(Passage for review)

Genia event extraction (GE) task, 2013¶
[ Overview | Details | Online Evaluation ( Devel | Test ) | Results ]¶
"Linking text-mining and semantic web technology toward knowledge base construction"
- The GE task in this year explicitly aims to construct a knowledge base, linking text mining and semantic web technology.
- each submission from participants will be transformed to a SPARQL endpoint, and evaluated as a knowledge base.
- The coreference resolution (CO) task is integrated in the GE task in this year.
- The BioNLP-ST GE task is a fine-grained, structural information extraction from biomedical documents.
Domain¶
The GE task began in 2009 [ref] based on the Genia corpus and its event annotation[ref]. The Genia corpus is a collection of documents about NF-kB.
We found the following animations helpful to get a idea about the function of NF-kB:NF-kB is a protein complex that controls the transcription of DNA. ... It plays a key role in regulating the immune response to infection. ... Incorrect regulation of NF-kB has been linked to many diseases and disorders. [wikipedia/NF-kB]
- Classical and Alternative NF-kappaB Pathways
- Immune Response, Toll Like Receptors (TLR) Pathway - IMGENEX
Data¶
While the data sets of GE task will be in a similar shape as in previous GE tasks, modifications will be made as follows:
- The coreference resolution task will be integrated to the GE task. Accordingly the data set will include coreference annotation.

(End Passage for review)
(Given information)

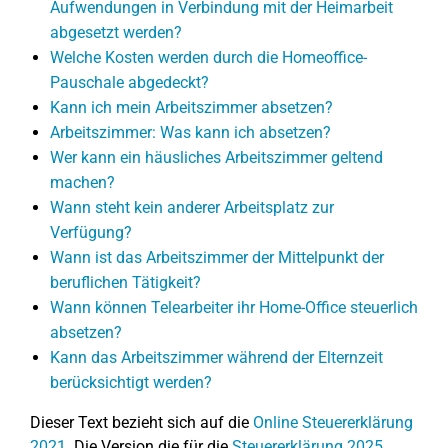
Aufwendungen in Verbindung mit der Heimarbeit
abgesetzt werden?
Welche Kosten werden durch die Homeoffice-
Pauschale abgedeckt?
Kann ich mein Arbeitszimmer absetzen?
Arbeitszimmer: Was kann ich absetzen?
Wer kann ein häusliches Arbeitszimmer geltend
machen?
Wann steht kein anderer Arbeitsplatz zur
Verfügung?
Wann ist das Arbeitszimmer der Mittelpunkt der
beruflichen Tätigkeit?
Wann können Telearbeiter ihr Home-Office steuerlich
absetzen?
Kann das Arbeitszimmer während der Elternzeit
berücksichtigt werden?
Dieser Text bezieht sich auf die
Online Steuererklärung
2021
. Die Version die für die
Steuererklärung 2025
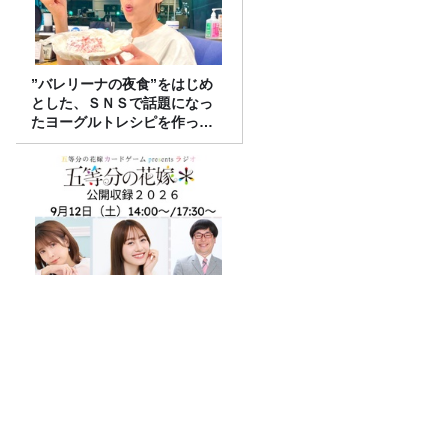
”バレリーナの夜食”をはじめ
とした、ＳＮＳで話題になっ
たヨーグルトレシピを作って
みた！
五等分の花嫁 カードゲーム
presents ラジオ『五等分の花
嫁＊』 公開収録2026開催決
定！
【六条大麦、二条大麦】意外と知らない
『麦茶』飲み比べてみた！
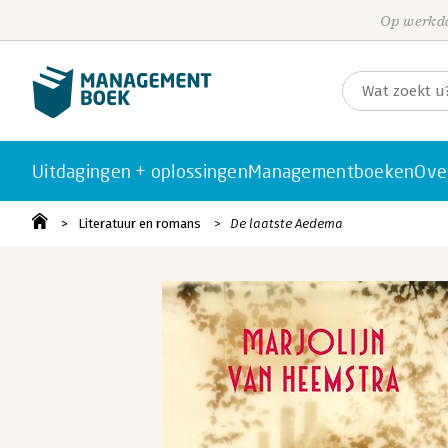
Op werkda
Uitdagingen + oplossingen
Managementboeken
Ove
Literatuur en romans
De laatste Aedema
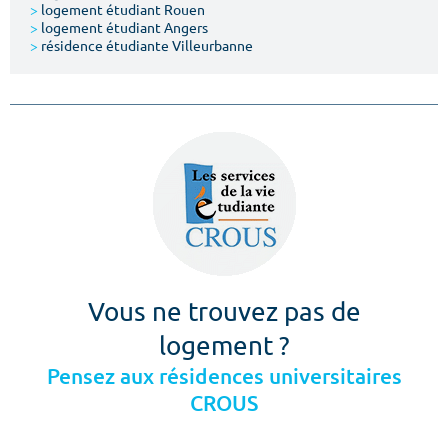
>
logement étudiant Rouen
>
logement étudiant Angers
>
résidence étudiante Villeurbanne
Vous ne trouvez pas de
logement ?
Pensez aux résidences universitaires
CROUS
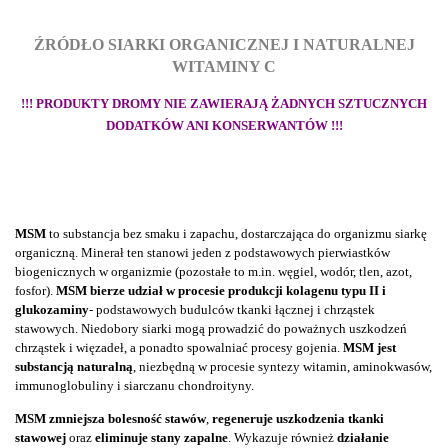
ŹRÓDŁO SIARKI ORGANICZNEJ I NATURALNEJ
WITAMINY C
!!! PRODUKTY DROMY NIE ZAWIERAJĄ ŻADNYCH SZTUCZNYCH
DODATKÓW ANI KONSERWANTÓW !!!
MSM
to substancja bez smaku i zapachu, dostarczająca do organizmu siarkę
organiczną. Minerał ten stanowi jeden z podstawowych pierwiastków
biogenicznych w organizmie (pozostałe to m.in. węgiel, wodór, tlen, azot,
fosfor).
MSM bierze udział w procesie produkcji kolagenu typu II i
glukozaminy
- podstawowych budulców tkanki łącznej i chrząstek
stawowych. Niedobory siarki mogą prowadzić do poważnych uszkodzeń
chrząstek i więzadeł, a ponadto spowalniać procesy gojenia.
MSM jest
substancją naturalną
, niezbędną w procesie syntezy witamin, aminokwasów,
immunoglobuliny i siarczanu chondroityny.
MSM zmniejsza bolesność stawów
,
regeneruje uszkodzenia tkanki
stawowej
oraz
eliminuje stany zapalne
. Wykazuje również
działanie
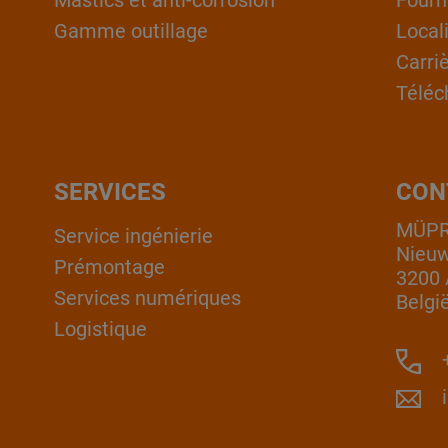
Mastics et anti-corrosion
Fourn
Gamme outillage
Local
Carri
Téléc
SERVICES
CON
MÜPRO
Service ingénierie
Nieuw
Prémontage
3200 
Services numériques
Belgi
Logistique
+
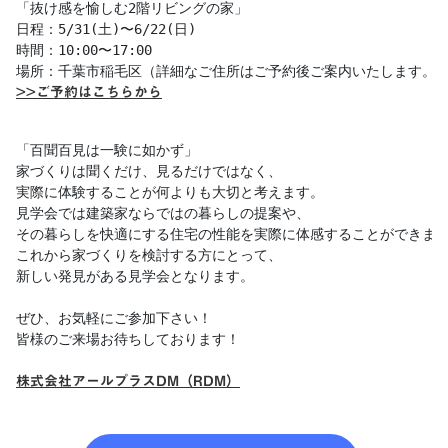
「抜け感を愉しむ2階リビングの家」

日程：5/31(土)〜6/22(日)

時間：10:00〜17:00

>>ご予約はこちらから
「百聞百見は一験に如かず」

家づくりは聞くだけ、見るだけではなく、

実際に体験することが何よりも大切と考えます。

見学会では建築家ならではの暮らしの提案や、

その暮らしを快適にする住宅の性能を実際に体感することができます
これから家づくりを検討する方にとって、

新しい発見がある見学会となります。

ぜひ、お気軽にご参加下さい！

皆様のご来場お待ちしております！

株式会社アールプラスDM（RDM）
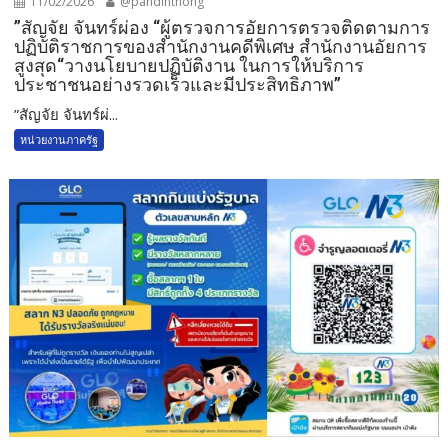
11/02/2026
@pandinthong
”สัญจัย จันทร์ผ่อง “ผู้ตรวจการอัยการตรวจติดตามการ
ปฏิบัติราชการของสำนักงานคดีพิเศษ สำนักงานอัยการ
สูงสุด“วางนโยบายปฏิบัติงาน ในการให้บริการ
ประชาชนอย่างรวดเร็วและมีประสิทธิภาพ”
”สัญจัย จันทร์ผ่...
หน่วยงานภาครัฐ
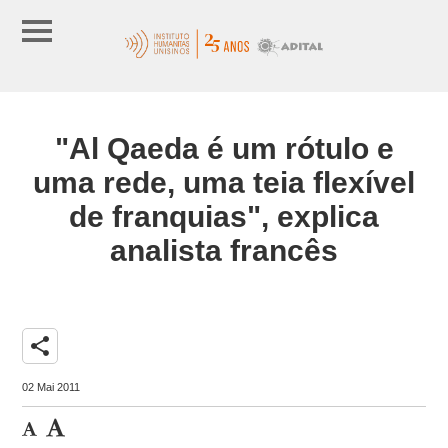
"Al Qaeda é um rótulo e
uma rede, uma teia flexível
de franquias", explica
analista francês
share
02 Mai 2011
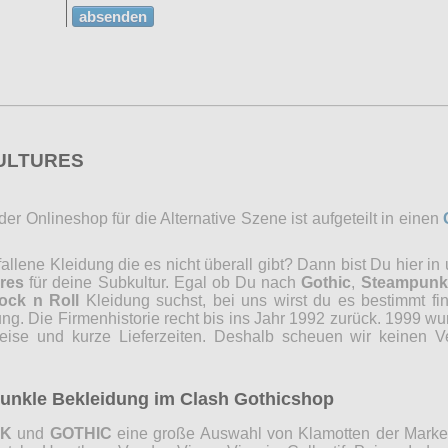
absenden
CULTURES
r Onlineshop für die Alternative Szene ist aufgeteilt in einen
lene Kleidung die es nicht überall gibt? Dann bist Du hier in
res
für deine Subkultur. Egal ob Du nach
Gothic
,
Steampunk
ock n Roll
Kleidung suchst, bei uns wirst du es bestimmt fi
ng. Die Firmenhistorie recht bis ins Jahr 1992 zurück. 1999 wu
reise und kurze Lieferzeiten. Deshalb scheuen wir keinen 
 dunkle Bekleidung im Clash Gothicshop
NK
und
GOTHIC
eine große Auswahl von Klamotten der Marken 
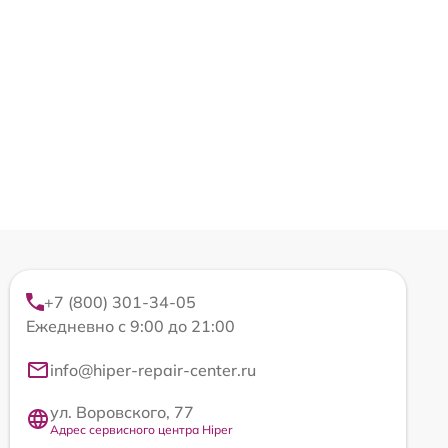
+7 (800) 301-34-05
Ежедневно с 9:00 до 21:00
info@hiper-repair-center.ru
ул. Воровского, 77
Адрес сервисного центра Hiper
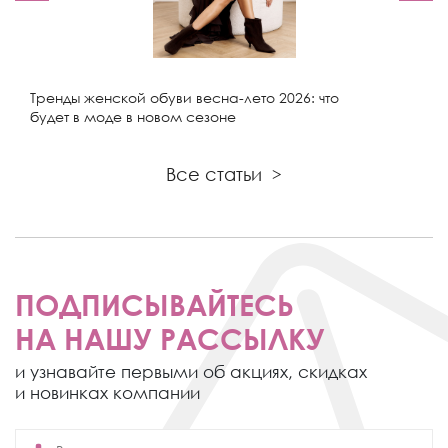
Тренды женской обуви весна-лето 2026: что
будет в моде в новом сезоне
Все статьи
>
ПОДПИСЫВАЙТЕСЬ
НА НАШУ РАССЫЛКУ
и узнавайте первыми об акциях,
скидках
и новинках компании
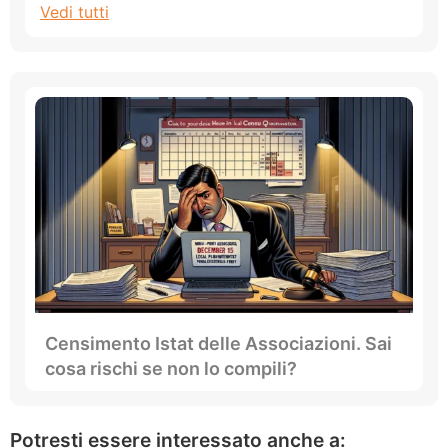
Vedi tutti
Censimento Istat delle Associazioni. Sai
cosa rischi se non lo compili?
Potresti essere interessato anche a:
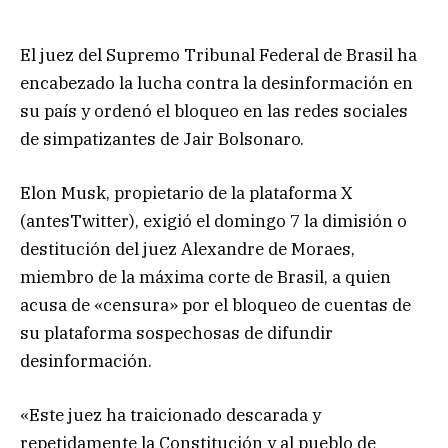
El juez del Supremo Tribunal Federal de Brasil ha
encabezado la lucha contra la desinformación en
su país y ordenó el bloqueo en las redes sociales
de simpatizantes de Jair Bolsonaro.
Elon Musk, propietario de la plataforma X
(antesTwitter), exigió el domingo 7 la dimisión o
destitución del juez Alexandre de Moraes,
miembro de la máxima corte de Brasil, a quien
acusa de «censura» por el bloqueo de cuentas de
su plataforma sospechosas de difundir
desinformación.
«Este juez ha traicionado descarada y
repetidamente la Constitución y al pueblo de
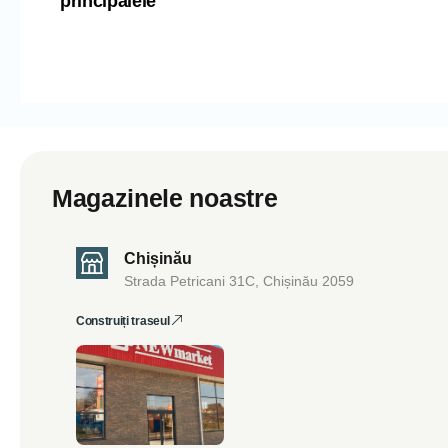
principalele
Magazinele noastre
Chișinău
Strada Petricani 31C, Chișinău 2059
Construiți traseul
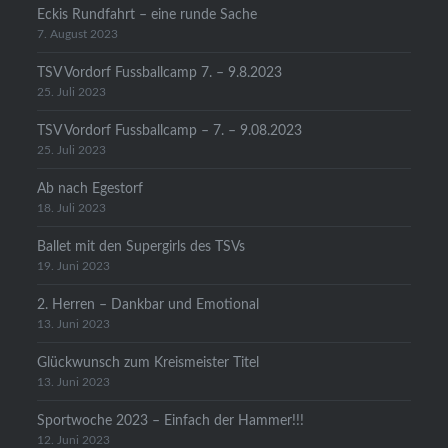
Eckis Rundfahrt – eine runde Sache
7. August 2023
TSV Vordorf Fussballcamp 7. – 9.8.2023
25. Juli 2023
TSV Vordorf Fussballcamp – 7. – 9.08.2023
25. Juli 2023
Ab nach Egestorf
18. Juli 2023
Ballet mit den Supergirls des TSVs
19. Juni 2023
2. Herren – Dankbar und Emotional
13. Juni 2023
Glückwunsch zum Kreismeister Titel
13. Juni 2023
Sportwoche 2023 – Einfach der Hammer!!!
12. Juni 2023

(End Given information)

Reproduce the stretch of the GE task page from "- each submission" through "from biomedical documents.". Work only from the GE task page; the data play no part.

- each submission from participants will be transformed to a SPARQL endpoint, and evaluated as a knowledge base.
- The coreference resolution (CO) task is integrated in the GE task in this year.
- The BioNLP-ST GE task is a fine-grained, structural information extraction from biomedical documents.